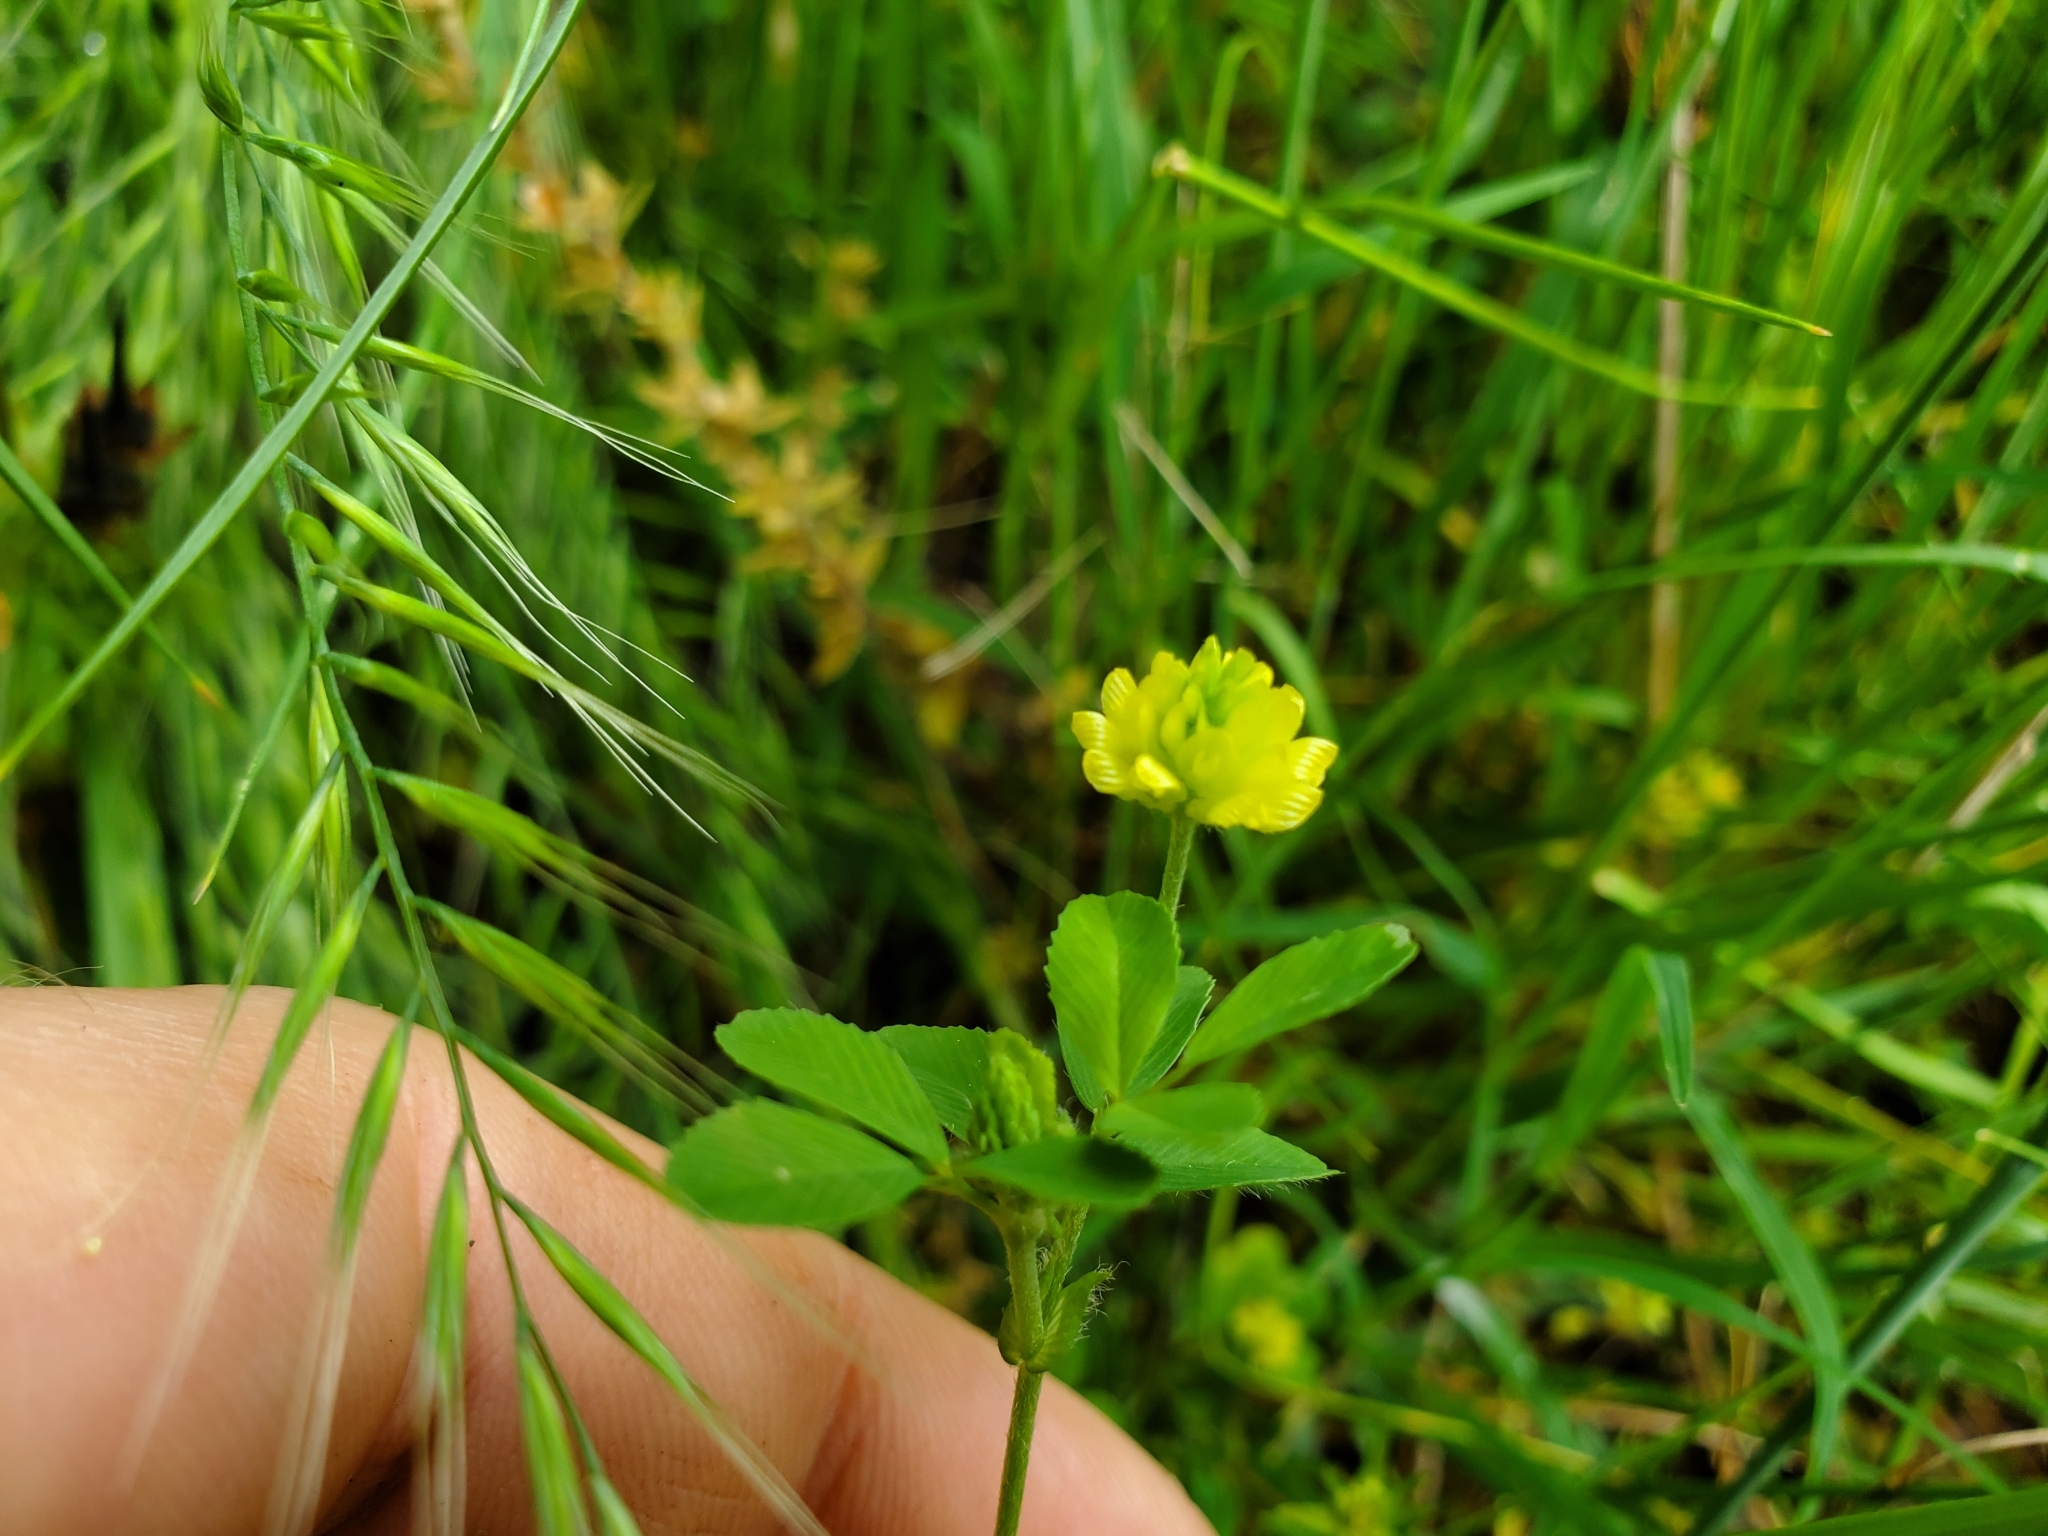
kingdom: Plantae
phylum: Tracheophyta
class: Magnoliopsida
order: Fabales
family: Fabaceae
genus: Trifolium
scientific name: Trifolium campestre
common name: Field clover
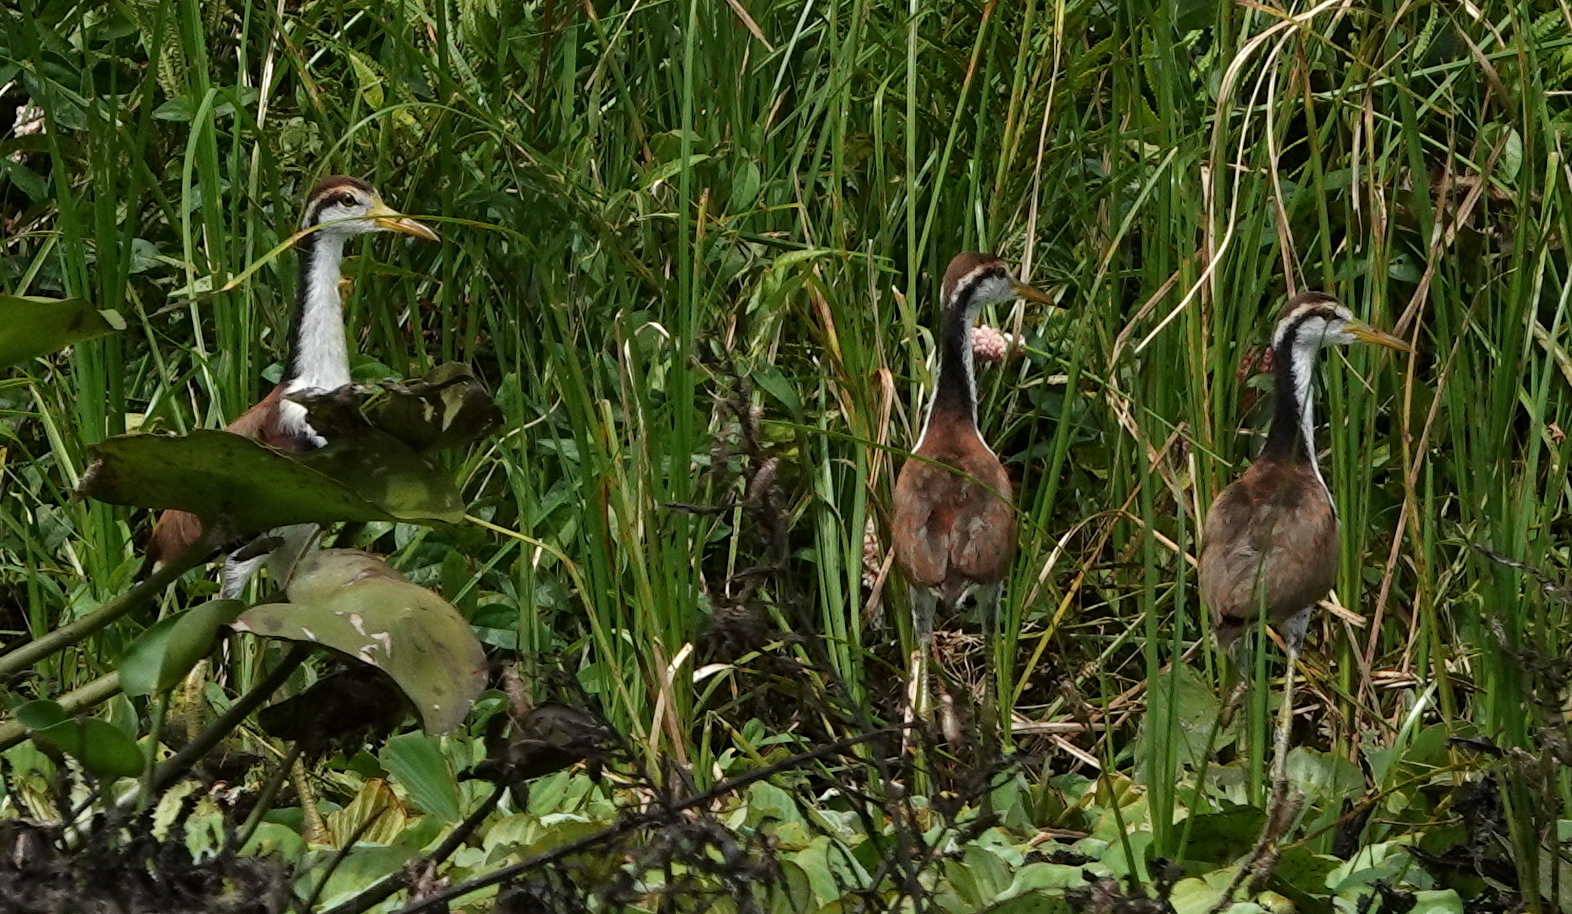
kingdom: Animalia
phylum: Chordata
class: Aves
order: Charadriiformes
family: Jacanidae
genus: Jacana
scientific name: Jacana jacana
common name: Wattled jacana
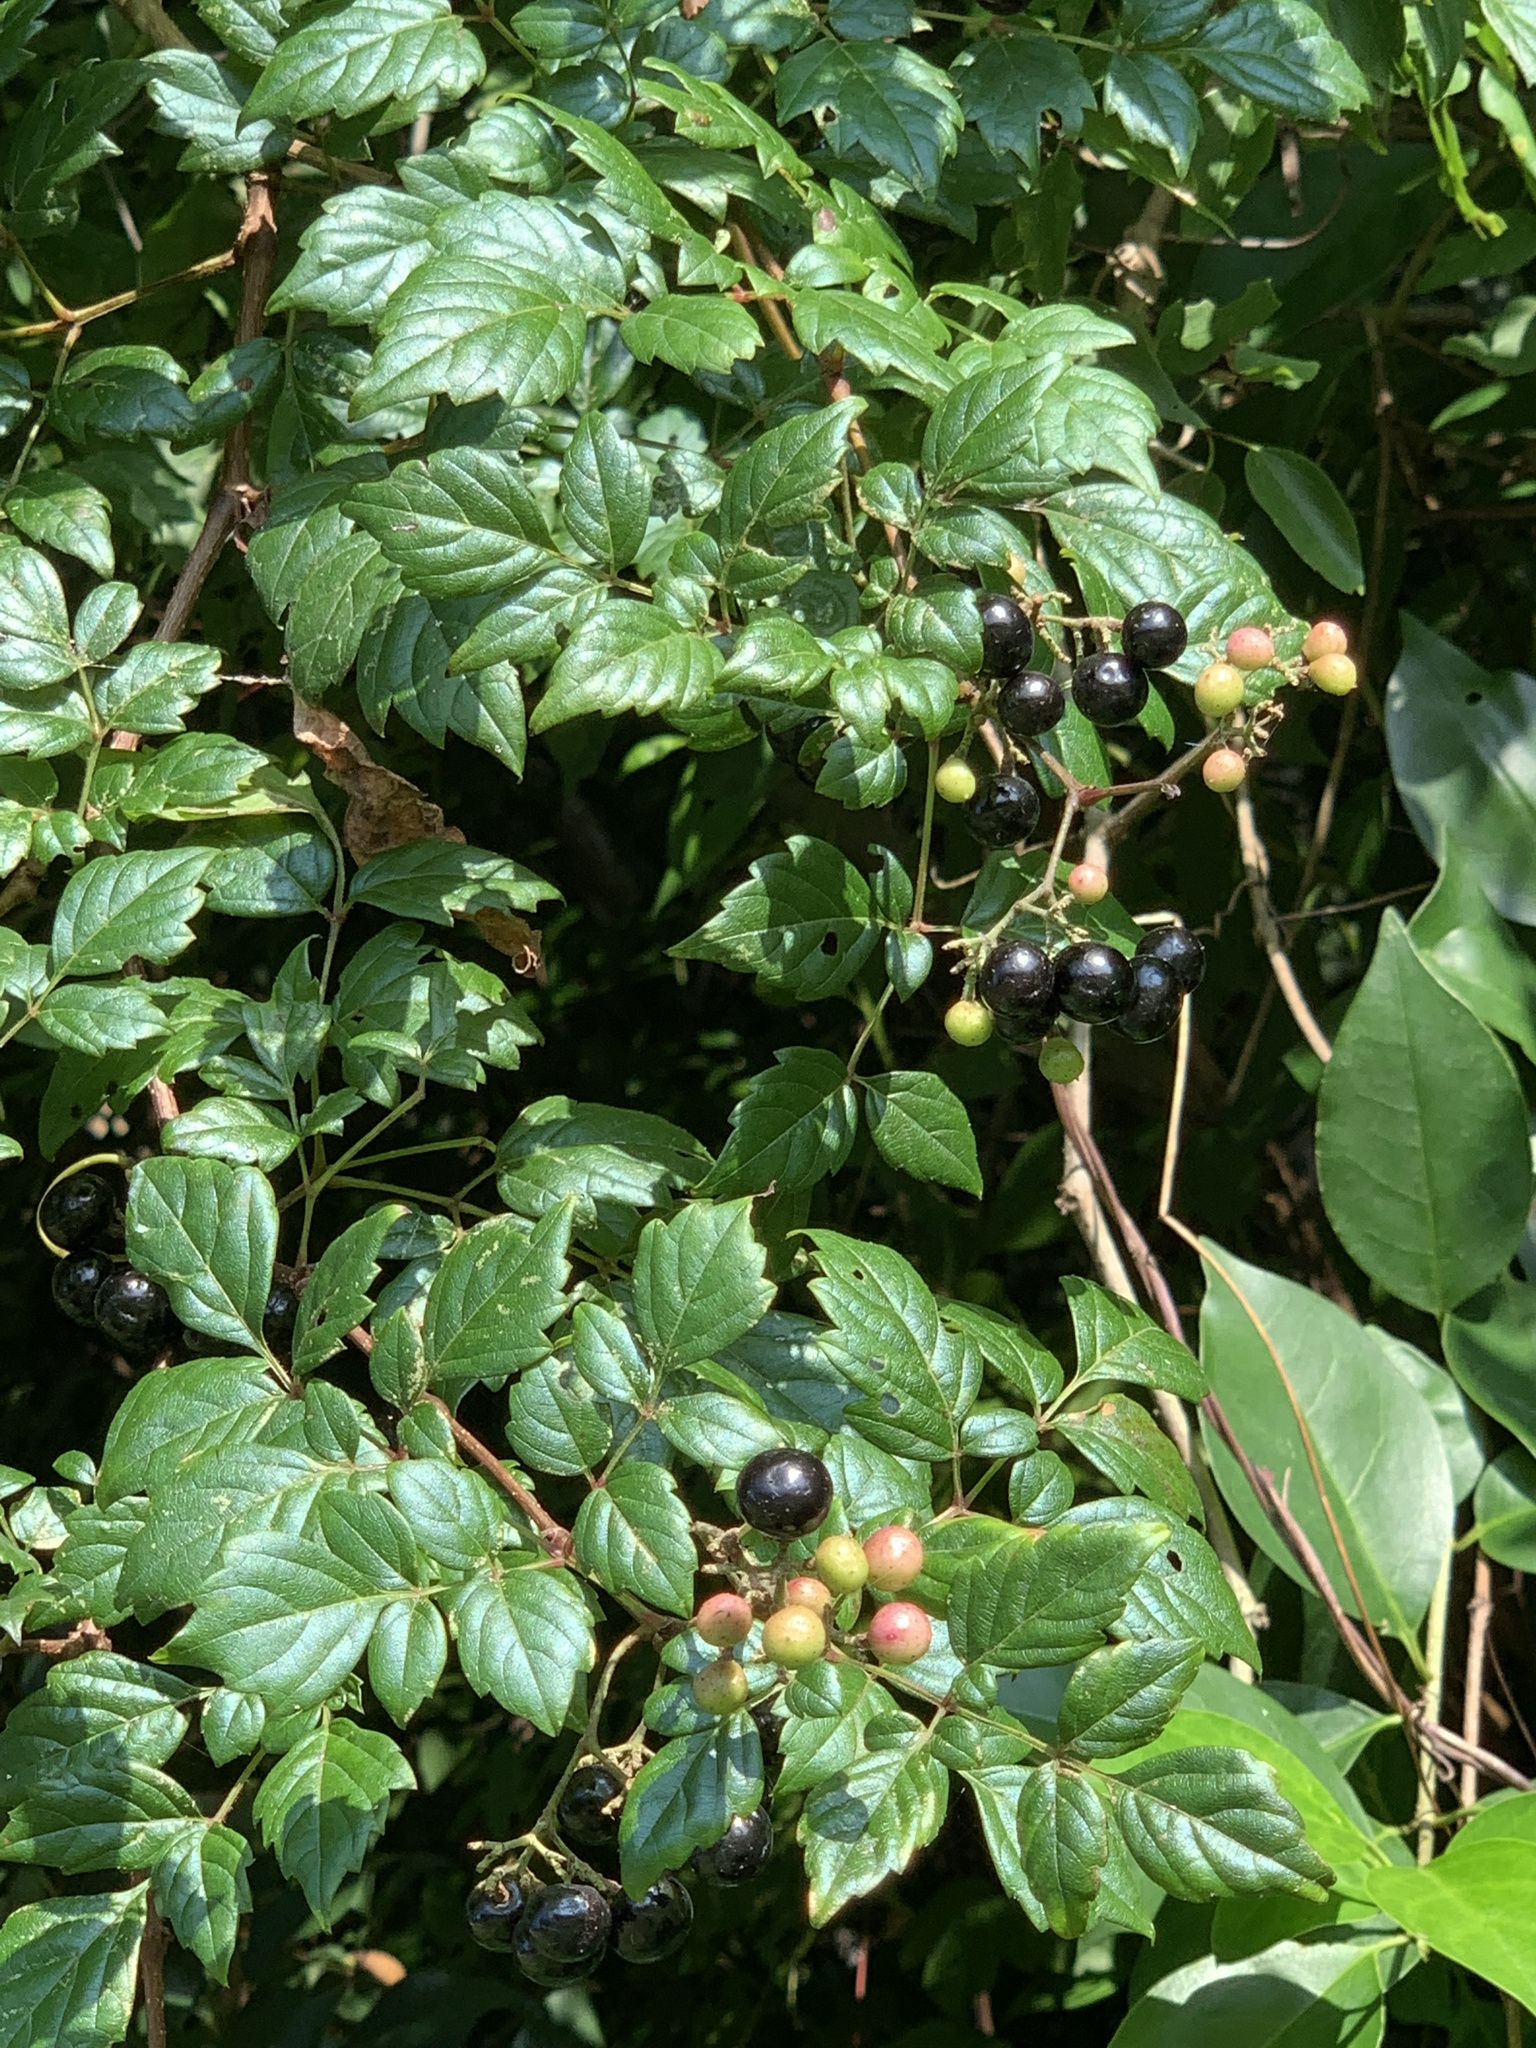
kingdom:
^^^^
YOUR TASK -> Find every line above that contains the string "name", and copy each one. Case counts.

THE OUTPUT ->
scientific name: Trifolium campestre
common name: Field clover
scientific name: Jacana jacana
common name: Wattled jacana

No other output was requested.